Schließlich zeigt das Verbrennerverbot abermals, dass die EU finster entschlossen ist, den erfolgreichen Weg der sozialen Marktwirtschaft zu verlassen und stattdessen zunehmend dirigistisch nach altem französischem Muster zu werden. An die Stelle des Marktes, der darüber entscheidet, welche Produkte erzeugt werden und welche nicht, tritt der Staat, der immer strengere und immer engere Vorgaben macht; nicht unähnlich einer Kriegswirtschaft, in der die Unternehmen zwar weiter im Privateigentum bleiben, der Staat aber die Produktion diktiert.

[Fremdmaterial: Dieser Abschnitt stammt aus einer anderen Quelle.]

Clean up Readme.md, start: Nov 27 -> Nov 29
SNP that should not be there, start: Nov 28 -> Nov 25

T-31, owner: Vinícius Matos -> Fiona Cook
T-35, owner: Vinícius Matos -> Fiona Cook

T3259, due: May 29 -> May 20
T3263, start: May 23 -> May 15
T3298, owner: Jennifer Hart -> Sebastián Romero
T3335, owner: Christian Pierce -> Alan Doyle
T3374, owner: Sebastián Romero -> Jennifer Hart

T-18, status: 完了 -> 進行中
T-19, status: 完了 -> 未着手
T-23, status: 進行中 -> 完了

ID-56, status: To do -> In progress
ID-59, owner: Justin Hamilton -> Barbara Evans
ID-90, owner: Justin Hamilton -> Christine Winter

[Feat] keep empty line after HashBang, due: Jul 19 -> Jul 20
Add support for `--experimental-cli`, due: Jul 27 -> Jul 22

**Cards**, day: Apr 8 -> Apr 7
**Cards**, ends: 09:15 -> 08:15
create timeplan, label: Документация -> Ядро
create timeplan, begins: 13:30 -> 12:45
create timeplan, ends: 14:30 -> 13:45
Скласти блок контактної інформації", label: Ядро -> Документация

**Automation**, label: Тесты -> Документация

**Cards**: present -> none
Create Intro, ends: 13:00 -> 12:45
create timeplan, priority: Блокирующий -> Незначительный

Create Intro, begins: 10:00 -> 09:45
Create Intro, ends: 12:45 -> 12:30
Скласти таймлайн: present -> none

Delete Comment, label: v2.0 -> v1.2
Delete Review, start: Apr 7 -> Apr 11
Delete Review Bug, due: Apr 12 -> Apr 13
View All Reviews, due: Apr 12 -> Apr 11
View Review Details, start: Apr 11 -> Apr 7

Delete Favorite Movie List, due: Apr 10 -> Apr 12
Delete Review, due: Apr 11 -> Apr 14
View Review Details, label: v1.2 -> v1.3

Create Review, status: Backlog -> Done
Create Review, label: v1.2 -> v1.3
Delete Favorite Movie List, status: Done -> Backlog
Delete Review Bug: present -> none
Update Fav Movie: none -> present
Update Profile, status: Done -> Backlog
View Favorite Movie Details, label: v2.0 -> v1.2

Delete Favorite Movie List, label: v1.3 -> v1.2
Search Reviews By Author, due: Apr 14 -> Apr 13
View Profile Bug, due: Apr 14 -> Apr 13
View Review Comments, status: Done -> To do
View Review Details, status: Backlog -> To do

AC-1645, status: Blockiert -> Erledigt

Viel besser wäre es, nicht zur grünen Verbotskeule zu greifen, sondern etwa Privatautos ins System der CO2-Zertifikate einzubinden, wie es in der Industrie schon länger üblich ist. Jeder Automobilist wäre dann gezwungen, seine Emissionen über die Jahre deutlich zu reduzieren - ohne dass der Staat bestimmte Technologien vorschreibt oder erlaubt. Einer vermeintlich liberalen Marktwirtschaft stünde das entschieden besser zu Gesicht als Vorschriften über erlaubte und verbotene Treibstoffe und Motorentypen. Das nämlich hat den Staat nichts anzugehen.